Todas as coronariografias foram avaliadas por um cardiologista intervencionista e classificadas com o auxílio da ferramenta on-line SYNTAX Score (www.syntaxscore.com). Após essa etapa, as coronariografias passaram pela avaliação de outros três cardiologistas intervencionistas, que recebiam os dados clínicos dos pacientes, as fichas geradas pelo SYNTAX Score, em que constavam dados de cada lesão e dados prognósticos de cada paciente (possibilidade de ocorrência de eventos cardiovasculares maiores e acidente vascular cerebral), de acordo com os resultados do estudo SYNTAX3, e o questionário reproduzido a seguir, a ser respondido para cada caso:

1) Você concorda com a indicação inicial de revascularização miocárdica cirúrgica para esse caso, sabendo que o implante de SF não é custeado pelo SUS?

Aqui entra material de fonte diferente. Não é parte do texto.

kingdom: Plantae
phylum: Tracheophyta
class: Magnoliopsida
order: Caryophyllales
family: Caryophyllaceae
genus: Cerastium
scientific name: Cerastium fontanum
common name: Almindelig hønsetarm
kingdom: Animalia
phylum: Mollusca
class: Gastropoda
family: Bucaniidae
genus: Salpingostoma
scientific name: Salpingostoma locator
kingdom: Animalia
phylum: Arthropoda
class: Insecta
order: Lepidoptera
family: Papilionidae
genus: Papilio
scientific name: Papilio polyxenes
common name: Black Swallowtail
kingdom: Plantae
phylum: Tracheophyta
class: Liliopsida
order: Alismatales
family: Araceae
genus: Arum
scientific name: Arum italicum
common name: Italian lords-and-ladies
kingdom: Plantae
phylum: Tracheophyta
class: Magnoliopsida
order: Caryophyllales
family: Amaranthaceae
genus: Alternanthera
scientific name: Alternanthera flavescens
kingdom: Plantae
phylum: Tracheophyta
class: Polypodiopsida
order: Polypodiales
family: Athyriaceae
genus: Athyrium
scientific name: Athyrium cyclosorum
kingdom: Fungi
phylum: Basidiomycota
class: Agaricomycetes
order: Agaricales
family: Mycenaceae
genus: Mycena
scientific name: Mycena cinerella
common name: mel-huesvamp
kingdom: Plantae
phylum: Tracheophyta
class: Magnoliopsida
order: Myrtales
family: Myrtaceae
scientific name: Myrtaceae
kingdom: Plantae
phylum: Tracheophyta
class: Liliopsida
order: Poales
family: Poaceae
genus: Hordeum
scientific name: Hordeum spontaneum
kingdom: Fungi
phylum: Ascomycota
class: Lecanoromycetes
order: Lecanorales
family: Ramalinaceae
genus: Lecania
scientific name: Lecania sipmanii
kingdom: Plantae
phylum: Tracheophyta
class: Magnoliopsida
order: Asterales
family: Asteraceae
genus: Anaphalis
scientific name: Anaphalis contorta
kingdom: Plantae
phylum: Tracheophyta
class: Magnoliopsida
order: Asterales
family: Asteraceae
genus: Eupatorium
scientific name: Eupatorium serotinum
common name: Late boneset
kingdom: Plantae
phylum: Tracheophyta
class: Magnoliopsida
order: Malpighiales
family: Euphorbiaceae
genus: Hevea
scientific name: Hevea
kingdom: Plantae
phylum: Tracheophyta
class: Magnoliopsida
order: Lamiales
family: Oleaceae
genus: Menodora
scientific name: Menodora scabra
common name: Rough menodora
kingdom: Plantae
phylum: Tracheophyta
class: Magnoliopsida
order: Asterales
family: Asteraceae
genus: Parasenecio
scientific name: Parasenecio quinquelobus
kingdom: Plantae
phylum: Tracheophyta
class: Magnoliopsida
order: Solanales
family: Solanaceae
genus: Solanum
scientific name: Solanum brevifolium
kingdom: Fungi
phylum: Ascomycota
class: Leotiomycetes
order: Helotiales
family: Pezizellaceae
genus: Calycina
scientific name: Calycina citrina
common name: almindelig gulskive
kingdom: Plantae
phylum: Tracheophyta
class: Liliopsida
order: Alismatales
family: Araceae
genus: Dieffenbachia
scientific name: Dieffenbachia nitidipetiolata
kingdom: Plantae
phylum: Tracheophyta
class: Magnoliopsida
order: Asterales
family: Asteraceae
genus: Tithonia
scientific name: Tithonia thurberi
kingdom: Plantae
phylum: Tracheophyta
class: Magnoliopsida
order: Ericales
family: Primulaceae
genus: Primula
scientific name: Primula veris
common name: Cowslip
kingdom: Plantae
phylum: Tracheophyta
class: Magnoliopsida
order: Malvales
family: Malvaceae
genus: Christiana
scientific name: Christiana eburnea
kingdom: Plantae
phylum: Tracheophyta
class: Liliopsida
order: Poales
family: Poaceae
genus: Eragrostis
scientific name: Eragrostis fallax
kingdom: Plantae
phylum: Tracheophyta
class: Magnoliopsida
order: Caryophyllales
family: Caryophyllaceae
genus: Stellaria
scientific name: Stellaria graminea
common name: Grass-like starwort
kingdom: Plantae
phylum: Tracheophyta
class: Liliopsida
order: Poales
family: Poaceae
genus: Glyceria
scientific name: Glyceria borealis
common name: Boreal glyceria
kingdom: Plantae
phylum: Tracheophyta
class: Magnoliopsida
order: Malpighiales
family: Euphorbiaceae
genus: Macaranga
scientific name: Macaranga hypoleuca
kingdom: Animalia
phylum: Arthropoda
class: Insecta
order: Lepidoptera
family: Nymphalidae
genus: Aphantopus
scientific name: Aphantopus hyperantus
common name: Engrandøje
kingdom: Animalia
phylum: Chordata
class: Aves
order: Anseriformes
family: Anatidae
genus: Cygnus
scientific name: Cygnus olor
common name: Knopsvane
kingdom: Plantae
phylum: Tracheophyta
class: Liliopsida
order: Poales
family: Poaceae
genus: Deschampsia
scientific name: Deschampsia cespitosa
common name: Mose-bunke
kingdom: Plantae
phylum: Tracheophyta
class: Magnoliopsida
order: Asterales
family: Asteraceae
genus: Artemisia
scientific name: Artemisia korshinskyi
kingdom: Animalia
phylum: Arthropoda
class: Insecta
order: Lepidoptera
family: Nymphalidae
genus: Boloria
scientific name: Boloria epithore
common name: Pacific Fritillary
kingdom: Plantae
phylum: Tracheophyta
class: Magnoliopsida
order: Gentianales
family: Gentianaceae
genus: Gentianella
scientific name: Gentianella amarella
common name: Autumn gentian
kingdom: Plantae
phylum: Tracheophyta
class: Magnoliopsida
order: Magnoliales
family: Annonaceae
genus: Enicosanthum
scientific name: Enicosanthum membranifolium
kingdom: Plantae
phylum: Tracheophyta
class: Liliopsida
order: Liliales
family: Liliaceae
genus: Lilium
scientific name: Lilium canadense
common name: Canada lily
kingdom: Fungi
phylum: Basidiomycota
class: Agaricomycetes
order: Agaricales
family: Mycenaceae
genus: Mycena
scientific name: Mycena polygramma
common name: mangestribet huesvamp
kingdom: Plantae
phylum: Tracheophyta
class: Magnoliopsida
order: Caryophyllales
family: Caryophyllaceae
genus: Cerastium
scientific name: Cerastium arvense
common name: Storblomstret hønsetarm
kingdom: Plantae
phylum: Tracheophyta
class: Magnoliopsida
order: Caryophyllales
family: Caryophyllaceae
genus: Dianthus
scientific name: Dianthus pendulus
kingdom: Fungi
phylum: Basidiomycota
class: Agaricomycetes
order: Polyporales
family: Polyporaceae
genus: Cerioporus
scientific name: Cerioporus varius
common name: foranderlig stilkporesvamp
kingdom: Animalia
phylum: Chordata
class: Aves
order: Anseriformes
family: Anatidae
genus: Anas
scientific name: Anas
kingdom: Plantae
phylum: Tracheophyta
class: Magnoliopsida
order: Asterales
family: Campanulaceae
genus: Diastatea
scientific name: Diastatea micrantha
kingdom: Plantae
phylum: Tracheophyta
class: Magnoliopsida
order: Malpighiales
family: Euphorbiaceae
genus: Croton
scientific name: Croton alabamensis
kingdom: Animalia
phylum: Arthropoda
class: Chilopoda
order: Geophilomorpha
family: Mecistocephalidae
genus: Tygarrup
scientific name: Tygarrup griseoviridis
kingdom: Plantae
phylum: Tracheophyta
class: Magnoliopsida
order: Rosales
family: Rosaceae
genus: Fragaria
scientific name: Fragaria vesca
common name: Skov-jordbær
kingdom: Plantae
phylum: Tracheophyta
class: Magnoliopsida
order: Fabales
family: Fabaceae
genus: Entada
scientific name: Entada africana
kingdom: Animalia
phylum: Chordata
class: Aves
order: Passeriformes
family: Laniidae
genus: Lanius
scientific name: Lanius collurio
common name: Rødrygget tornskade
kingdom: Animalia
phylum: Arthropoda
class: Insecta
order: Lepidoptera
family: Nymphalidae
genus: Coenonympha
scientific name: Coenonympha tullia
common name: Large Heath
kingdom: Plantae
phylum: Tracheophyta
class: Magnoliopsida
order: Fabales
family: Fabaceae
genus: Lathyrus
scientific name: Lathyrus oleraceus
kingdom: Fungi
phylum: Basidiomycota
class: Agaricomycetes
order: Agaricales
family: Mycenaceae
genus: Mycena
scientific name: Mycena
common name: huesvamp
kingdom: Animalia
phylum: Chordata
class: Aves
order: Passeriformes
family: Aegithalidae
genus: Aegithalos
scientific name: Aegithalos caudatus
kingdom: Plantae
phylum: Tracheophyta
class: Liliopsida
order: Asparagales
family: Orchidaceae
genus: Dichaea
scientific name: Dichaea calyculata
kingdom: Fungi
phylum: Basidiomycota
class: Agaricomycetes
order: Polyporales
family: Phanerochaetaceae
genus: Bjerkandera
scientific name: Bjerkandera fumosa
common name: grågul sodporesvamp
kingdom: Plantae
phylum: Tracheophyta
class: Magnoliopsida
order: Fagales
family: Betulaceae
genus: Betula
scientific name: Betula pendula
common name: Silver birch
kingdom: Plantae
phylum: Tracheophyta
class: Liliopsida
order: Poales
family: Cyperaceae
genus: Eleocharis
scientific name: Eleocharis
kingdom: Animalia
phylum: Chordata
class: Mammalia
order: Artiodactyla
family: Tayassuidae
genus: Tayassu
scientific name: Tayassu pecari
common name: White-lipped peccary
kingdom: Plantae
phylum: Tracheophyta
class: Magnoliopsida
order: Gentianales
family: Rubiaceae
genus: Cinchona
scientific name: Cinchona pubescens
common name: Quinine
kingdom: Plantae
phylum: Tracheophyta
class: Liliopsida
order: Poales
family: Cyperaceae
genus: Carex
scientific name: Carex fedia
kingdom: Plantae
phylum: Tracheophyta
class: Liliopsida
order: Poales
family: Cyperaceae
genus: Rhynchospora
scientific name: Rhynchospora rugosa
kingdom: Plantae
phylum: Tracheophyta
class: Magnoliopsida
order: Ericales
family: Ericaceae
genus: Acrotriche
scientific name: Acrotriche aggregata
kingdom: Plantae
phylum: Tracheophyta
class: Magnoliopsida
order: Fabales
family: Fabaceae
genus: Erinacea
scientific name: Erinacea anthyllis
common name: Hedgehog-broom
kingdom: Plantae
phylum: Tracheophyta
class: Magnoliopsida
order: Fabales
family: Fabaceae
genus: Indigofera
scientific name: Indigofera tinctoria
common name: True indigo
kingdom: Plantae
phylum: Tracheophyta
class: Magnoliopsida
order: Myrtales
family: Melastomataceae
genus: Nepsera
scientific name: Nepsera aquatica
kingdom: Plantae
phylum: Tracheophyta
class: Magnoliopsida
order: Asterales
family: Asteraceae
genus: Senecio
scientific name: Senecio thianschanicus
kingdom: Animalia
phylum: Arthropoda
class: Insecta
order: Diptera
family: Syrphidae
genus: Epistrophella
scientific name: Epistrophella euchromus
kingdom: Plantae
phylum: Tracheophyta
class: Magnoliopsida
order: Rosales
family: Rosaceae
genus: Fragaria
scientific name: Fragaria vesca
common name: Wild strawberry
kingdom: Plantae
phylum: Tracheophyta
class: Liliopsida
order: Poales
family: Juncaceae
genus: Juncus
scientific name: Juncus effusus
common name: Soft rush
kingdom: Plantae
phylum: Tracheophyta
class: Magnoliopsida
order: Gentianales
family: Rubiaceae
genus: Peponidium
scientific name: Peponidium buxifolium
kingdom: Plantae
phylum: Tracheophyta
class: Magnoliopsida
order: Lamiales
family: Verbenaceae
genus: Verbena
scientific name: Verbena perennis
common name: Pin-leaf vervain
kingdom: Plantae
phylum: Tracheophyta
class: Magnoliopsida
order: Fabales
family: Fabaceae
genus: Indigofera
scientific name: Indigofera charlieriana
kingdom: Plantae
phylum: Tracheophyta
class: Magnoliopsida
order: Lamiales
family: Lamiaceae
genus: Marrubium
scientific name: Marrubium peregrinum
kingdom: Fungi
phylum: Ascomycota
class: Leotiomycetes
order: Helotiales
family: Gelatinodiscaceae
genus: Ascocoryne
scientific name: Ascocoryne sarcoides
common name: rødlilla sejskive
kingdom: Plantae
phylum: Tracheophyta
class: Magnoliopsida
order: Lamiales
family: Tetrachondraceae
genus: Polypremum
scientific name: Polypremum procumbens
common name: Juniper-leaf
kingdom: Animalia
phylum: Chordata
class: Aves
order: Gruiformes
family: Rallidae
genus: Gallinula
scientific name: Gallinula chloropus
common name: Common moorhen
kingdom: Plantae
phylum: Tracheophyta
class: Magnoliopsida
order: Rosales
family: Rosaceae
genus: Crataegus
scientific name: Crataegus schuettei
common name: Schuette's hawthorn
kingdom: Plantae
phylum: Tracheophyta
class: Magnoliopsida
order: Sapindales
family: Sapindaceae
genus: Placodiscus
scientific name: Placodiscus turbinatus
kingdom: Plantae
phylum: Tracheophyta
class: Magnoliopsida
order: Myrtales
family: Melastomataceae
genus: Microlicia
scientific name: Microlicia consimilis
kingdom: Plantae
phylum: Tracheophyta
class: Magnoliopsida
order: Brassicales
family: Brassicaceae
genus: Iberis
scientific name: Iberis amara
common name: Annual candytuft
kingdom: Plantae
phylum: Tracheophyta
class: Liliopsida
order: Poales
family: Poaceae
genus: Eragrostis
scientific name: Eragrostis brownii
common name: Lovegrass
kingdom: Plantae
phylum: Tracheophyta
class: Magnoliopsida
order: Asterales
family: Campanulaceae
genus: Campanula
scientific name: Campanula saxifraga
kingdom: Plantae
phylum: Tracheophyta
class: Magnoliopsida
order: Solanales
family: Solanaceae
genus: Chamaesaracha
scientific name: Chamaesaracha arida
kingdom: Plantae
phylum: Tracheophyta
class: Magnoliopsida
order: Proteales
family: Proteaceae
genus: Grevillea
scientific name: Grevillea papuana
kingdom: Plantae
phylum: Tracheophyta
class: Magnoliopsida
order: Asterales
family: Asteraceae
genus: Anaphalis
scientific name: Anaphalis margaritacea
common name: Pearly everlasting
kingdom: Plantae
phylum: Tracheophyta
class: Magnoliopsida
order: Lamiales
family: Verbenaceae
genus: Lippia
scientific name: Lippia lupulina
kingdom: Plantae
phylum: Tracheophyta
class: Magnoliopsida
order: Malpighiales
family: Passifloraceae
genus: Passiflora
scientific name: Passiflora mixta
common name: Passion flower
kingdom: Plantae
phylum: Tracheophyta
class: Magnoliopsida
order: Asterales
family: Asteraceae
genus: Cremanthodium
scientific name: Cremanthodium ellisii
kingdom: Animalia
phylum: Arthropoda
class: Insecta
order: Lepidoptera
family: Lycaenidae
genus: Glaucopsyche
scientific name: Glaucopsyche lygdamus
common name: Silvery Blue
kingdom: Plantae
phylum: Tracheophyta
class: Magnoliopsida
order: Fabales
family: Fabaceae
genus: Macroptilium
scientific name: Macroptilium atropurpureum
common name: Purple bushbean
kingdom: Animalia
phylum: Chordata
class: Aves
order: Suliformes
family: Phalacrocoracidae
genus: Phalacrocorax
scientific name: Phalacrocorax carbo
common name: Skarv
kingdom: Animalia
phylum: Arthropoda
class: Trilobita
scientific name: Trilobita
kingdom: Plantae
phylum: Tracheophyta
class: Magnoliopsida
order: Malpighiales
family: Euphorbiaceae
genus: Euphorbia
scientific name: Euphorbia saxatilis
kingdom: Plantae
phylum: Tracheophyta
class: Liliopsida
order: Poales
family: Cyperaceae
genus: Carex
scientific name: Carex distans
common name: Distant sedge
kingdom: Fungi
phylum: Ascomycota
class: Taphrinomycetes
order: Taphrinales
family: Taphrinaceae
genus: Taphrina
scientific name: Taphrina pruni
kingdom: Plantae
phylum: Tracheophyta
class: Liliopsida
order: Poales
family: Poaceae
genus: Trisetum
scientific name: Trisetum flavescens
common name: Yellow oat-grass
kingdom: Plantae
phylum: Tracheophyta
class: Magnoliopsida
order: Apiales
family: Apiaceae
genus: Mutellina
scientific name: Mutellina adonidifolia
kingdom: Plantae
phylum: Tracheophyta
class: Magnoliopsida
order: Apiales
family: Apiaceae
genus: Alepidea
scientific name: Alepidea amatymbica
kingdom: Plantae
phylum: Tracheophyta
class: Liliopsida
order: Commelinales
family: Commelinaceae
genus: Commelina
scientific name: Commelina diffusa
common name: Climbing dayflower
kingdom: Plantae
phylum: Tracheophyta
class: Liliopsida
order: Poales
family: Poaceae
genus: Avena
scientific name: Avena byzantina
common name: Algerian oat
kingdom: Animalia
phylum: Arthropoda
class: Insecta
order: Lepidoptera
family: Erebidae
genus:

2) Caso houvesse a possibilidade de uso de SFs, você considera que a ICP seria tão benéfica ou superior à cirurgia de revascularização, levando-se em conta fatores de morbidade e mortalidade? (Em outras palavras, indicaria ICP?)

3) Caso optasse pelo uso exclusivo de SFs, quantos seriam utilizados?

4) Com o uso de SFs, considera que seria tecnicamente viável uma revascularização completa?

Definições e análises

Revascularização completa foi definida como o tratamento de todos os vasos com doença aterosclerótica angiograficamente significativa e com diâmetro > 2 mm. Ficou determinado que, caso o tratamento de escolha fosse a ICP, todos os stents indicados seriam do tipo farmacológico, evitando-se assim inúmeras variáveis que poderiam surgir caso se permitisse a cada avaliador a escolha de um determinado tipo de stent para cada lesão. Todos os médicos avaliadores examinaram todos os casos de forma independente, sem qualquer troca de informação que pudesse influenciar as decisões individuais.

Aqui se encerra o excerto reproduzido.